Bei Zöliakie handelt es sich um eine Autoimmunerkrankung, bei der der Verzehr von Gluten – einem Klebereiweiß in Weizen, Roggen und Gerste – zu einer chronischen Entzündung im Dünndarm führt. Das körpereigene Immunsystem greift die Darmschleimhaut an, was auf Dauer schwerwiegende Folgen haben kann.
Verdauungsprobleme und Müdigkeit sind typisch – aber nicht immer vorhanden.Viele Betroffene leiden unter Bauchschmerzen, Durchfall oder Gewichtsverlust. Oft klagen sie auch über eine anhaltende Abgeschlagenheit oder Konzentrationsstörungen. Auffällig ist jedoch: Bei einigen Menschen zeigen sich kaum Symptome. Trotzdem schädigt das Gluten den Darm – oft unbemerkt.
Wenn die Erkrankung unbehandelt bleibt, kann der geschädigte Darm wichtige Nährstoffe nicht mehr ausreichend aufnehmen. Das führt zu Mangelerscheinungen – beispielsweise an Eisen, Kalzium oder Vitamin D. Auf lange Sicht erhöht das Risiko für Knochenschwund, Unfruchtbarkeit oder sogar bestimmte Darmkrebsformen.
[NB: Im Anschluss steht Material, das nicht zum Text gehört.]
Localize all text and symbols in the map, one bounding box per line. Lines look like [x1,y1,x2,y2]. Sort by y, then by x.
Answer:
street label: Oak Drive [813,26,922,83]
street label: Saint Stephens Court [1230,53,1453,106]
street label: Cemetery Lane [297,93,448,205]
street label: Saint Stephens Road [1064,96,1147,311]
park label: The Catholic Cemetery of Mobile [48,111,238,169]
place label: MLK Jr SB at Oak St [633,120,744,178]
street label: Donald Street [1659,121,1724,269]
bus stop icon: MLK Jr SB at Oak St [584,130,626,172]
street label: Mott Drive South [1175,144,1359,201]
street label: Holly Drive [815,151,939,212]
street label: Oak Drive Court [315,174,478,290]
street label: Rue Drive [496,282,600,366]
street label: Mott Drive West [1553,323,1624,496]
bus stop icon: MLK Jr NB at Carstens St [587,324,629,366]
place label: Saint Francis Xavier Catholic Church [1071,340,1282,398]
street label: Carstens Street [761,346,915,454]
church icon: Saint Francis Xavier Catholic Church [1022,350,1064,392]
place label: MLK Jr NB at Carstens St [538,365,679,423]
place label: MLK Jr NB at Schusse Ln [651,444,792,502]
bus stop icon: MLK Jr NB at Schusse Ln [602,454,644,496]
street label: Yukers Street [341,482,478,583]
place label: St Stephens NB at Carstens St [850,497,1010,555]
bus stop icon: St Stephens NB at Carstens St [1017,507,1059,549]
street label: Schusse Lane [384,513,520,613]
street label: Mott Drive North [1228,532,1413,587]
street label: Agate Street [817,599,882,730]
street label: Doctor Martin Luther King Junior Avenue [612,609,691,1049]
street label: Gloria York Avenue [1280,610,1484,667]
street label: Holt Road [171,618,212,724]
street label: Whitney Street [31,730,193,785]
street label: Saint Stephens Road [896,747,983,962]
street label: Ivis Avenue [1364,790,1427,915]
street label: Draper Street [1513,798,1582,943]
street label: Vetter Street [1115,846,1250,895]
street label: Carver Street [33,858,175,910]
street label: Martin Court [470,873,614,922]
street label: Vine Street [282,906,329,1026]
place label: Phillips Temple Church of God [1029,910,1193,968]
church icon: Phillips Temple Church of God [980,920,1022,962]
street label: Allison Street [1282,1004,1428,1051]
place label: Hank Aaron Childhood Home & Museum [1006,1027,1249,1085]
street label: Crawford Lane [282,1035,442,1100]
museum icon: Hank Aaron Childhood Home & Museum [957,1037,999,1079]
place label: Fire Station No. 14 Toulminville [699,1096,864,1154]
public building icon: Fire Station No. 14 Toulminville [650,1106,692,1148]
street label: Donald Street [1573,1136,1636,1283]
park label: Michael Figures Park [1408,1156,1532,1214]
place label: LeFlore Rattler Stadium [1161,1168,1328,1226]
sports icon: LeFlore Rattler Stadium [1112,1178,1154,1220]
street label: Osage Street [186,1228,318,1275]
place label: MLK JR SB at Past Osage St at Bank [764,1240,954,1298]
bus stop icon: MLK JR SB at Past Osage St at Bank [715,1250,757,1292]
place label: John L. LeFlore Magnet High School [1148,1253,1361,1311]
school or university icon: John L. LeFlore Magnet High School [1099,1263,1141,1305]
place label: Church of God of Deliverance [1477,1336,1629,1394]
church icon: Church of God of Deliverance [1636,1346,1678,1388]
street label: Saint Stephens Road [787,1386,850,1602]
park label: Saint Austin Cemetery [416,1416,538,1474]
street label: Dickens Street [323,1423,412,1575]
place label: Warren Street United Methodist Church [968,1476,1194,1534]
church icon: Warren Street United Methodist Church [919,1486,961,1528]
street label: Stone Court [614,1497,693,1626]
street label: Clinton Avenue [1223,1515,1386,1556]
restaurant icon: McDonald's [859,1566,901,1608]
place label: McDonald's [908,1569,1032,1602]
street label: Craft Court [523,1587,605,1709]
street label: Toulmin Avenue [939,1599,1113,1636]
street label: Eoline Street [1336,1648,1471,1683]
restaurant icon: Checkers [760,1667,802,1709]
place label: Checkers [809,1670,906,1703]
Die gute Nachricht: Die Symptome bessern sich meist schnell – wenn man konsequent glutenfrei lebt.Die einzige wirksame Behandlung ist eine lebenslange glutenfreie Ernährung. Bereits nach kurzer Zeit heilt die Darmschleimhaut oft wieder aus, und die Beschwerden lassen nach. Wichtig ist, dass Betroffene gut beraten sind – denn Gluten versteckt sich in vielen verarbeiteten Lebensmitteln.
Frühzeitige Diagnose und konsequente Ernährungsumstellung können daher viel Leid verhindern – und die Lebensqualität deutlich verbessern.